El mayor riesgo contra la libertad no es que uno se la deje quitar, sino perder el aprecio por ella
Si nos tornamos a lo cotidiano, podemos asistir al espectáculo de lo que nuestras prioridades ponen por delante de nuestra misma libertad. Y digo bien cuando referencio espectáculo, pues podemos descubrir un Lenin en potencia en muchas de nuestras elecciones a la hora de situar nuestras prioridades. El dominico Adrien Candiard ha tratado la cuestión en su libro La libertad cristiana, en donde partiendo de la carta de San Pablo a Filemón –un texto poco comentado– pone de relieve la delicadeza de San Pablo a la hora de abordar la libertad de Filemón. La temática de la carta es sencilla. Filemón tenía un esclavo, Onésimo, que se fugó y que terminó encontrándose con San Pablo, llegándose a bautizar. Onésimo es un `sin papeles´ acosado por los peligros propios de ser un esclavo fugado, y su seguridad jurídica está en volver a casa de Filemón. San Pablo envía a Onésimo a Filemón «como un hermano», pidiendo para él que se le dispense un trato justo «apelando a tu caridad».
Podríamos pensar que San Pablo, en aras de una buena causa, debía haber exigido a Filemón la libertad inmediata de Onésimo, pues para un cristiano es indigno retener a sus semejantes como esclavos. Probablemente, Filemón hubiese obedecido sin más, pero San Pablo no hubiese respetado la libertad de Filemón, que habría liberado a Onésimo no tanto por una elección, sino cediendo por otros motivos.
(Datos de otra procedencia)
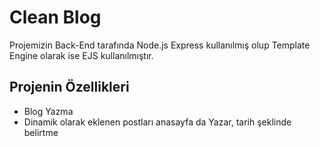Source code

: # Clean Blog
Projemizin Back-End tarafında Node.js Express kullanılmış olup Template Engine olarak ise EJS kullanılmıştır.

## Projenin Özellikleri
- Blog Yazma
- Dinamik olarak eklenen postları anasayfa da Yazar, tarih şeklinde belirtme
Justificaríamos el proceder de San Pablo, pues los profundos cambios que la doctrina de Cristo podía ofrecer al mundo eran mucho más relevantes que la conciencia errónea de un individual. San Pablo bien habría podido decir en este caso «Libertad, ¿para qué?», y sentirse justificado por la bondad de la causa que defendía. La tesis de Candiard va precisamente en esta línea: una buena causa nunca es razón suficiente para no respetar la conciencia del otro. De tal modo que la libertad de Onésimo queda íntimamente unida a la libertad de Filemón, el derecho inalienable de ser libre de Onésimo al derecho inalienable de la libertad de conciencia de Filemón.
Bernanos alertaba del peligro del desprecio de esa libertad individual ante las grandes conquistas. Grandes conquistas que, bajo capa de igualdad total, solo pueden ofrecerse a sociedades desmemorizadas del sentido de su propia libertad, sociedades instaladas en la servidumbre del legislador. No es descabellado afirmar desde esta tesis que la libertad de conciencia frente a los llamados derechos ampliados es la afirmación sana y necesaria de que es mucho mejor que el hombre sea libre a que sea titular nominal de un sinfín de derechos.